Ranking
Paper ranking is a way to extract the PC’s preference order for submitted papers. Each PC member ranks the submitted papers, and a voting algorithm, the Schulze method by default, combines these rankings into a global preference order.
HotCRP supports ranking through tags. The chair chooses a tag for ranking—“rank” is a good default—and enters it on the settings page. PC members then rank papers using their private versions of this tag, tagging their first preference with “~rank#1”, their second preference with “~rank#2”, and so forth. To combine PC rankings into a global preference order, the PC chair selects all papers on the search page and chooses Tags > Calculate rank, entering “rank” for the tag. At that point, the global rank can be viewed by searching for “order:rank”.

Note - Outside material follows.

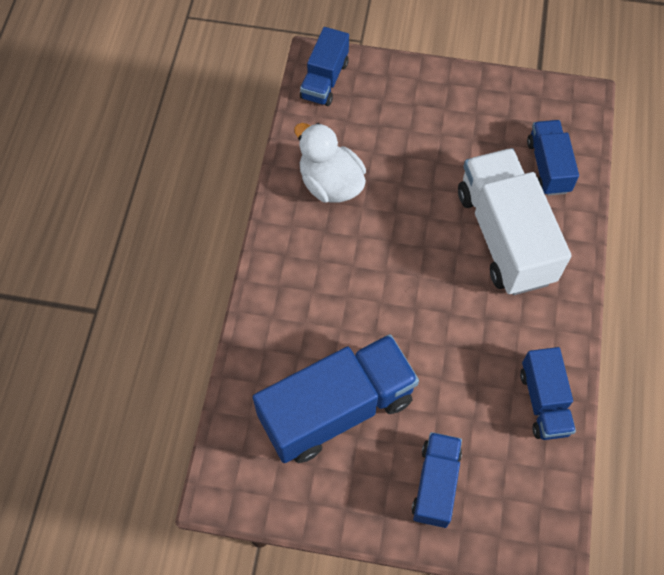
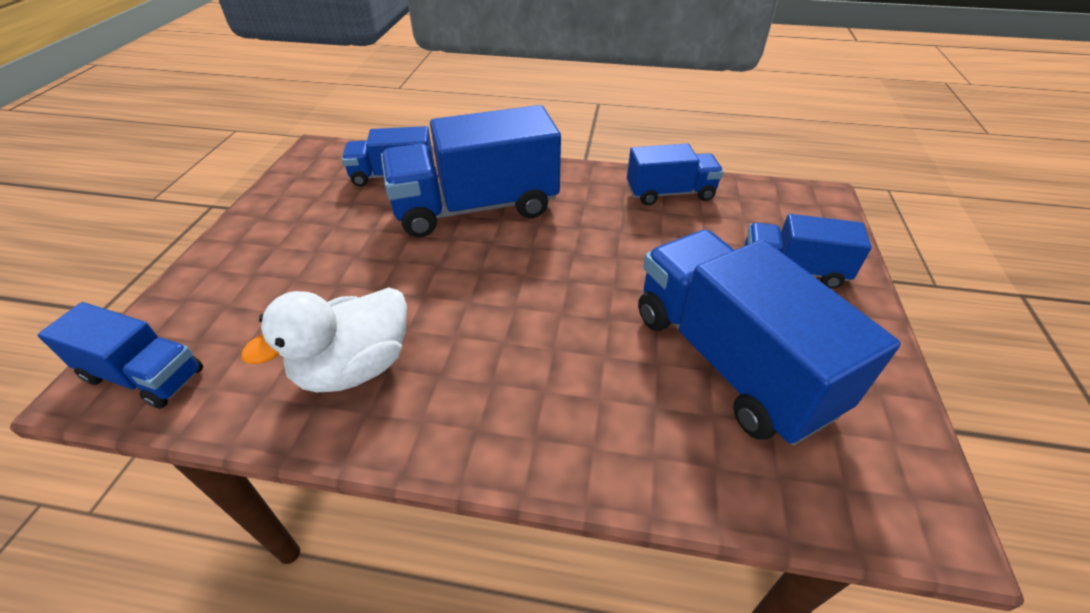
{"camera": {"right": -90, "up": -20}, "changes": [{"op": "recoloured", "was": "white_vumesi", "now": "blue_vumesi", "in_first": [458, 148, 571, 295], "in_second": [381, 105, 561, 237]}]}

PC members can enter rankings by reordering rows in a paper list. For example, for rank tag “rank”, PC members should search for “editsort:#~rank”. Ranks can be entered directly in the text fields, or the rows can be dragged into position using the dotted areas on the right-hand side of the list.
Alternately, PC members can use an offline ranking form. Download a ranking file, rearrange the lines to create a rank, and upload the form again. For example, here is an initial ranking file:
# Edit the rank order by rearranging this file's lines. # The first line has the highest rank. # Lines that start with "#" are ignored. Unranked papers appear at the end # in lines starting with "X", sorted by overall merit. Create a rank by # removing the "X"s and rearranging the lines. A line that starts with "=" # marks a paper with the same rank as the preceding paper. A line that starts # with ">>", ">>>", and so forth indicates a rank gap between the preceding # paper and the current paper. When you are done, upload the file at # http://your.site.here.com/offline Tag: ~rank X 1 Write-Back Caches Considered Harmful X 2 Deconstructing Suffix Trees X 4 Deploying Congestion Control Using Homogeneous Modalities X 5 The Effect of Collaborative Epistemologies on Theory X 6 The Influence of Probabilistic Methodologies on Networking X 8 Rooter: A Methodology for the Typical Unification of Access Points and Redundancy X 10 Decoupling Lambda Calculus from 802.11 Mesh Networks in Moore's Law X 11 Analyzing Scatter/Gather I/O Using Encrypted Epistemologies
The user might edit the file as follows:
8 Rooter: A Methodology for the Typical Unification of Access Points and Redundancy 5 The Effect of Collaborative Epistemologies on Theory = 1 Write-Back Caches Considered Harmful 2 Deconstructing Suffix Trees >> 4 Deploying Congestion Control Using Homogeneous Modalities X 6 The Influence of Probabilistic Methodologies on Networking X 10 Decoupling Lambda Calculus from 802.11 Mesh Networks in Moore's Law X 11 Analyzing Scatter/Gather I/O Using Encrypted Epistemologies
Uploading this file produces the following ranking:
ID | Title | Rank tag |
---|---|---|
#8 | Rooter: A Methodology for the Typical Unification of Access Points and Redundancy | ~rank#1 |
#5 | The Effect of Collaborative Epistemologies on Theory | ~rank#2 |
#1 | Write-Back Caches Considered Harmful | ~rank#2 |
#2 | Deconstructing Suffix Trees | ~rank#3 |
#4 | Deploying Congestion Control Using Homogeneous Modalities | ~rank#5 |
Since #6, #10, and #11 still had X prefixes, they were not assigned a rank. Searching for “order:~rank” returns the user’s personal ranking; administrators can search for “order:pcname~rank” to see a PC member’s ranking. Once a global ranking is assigned, “order:rank” will show it.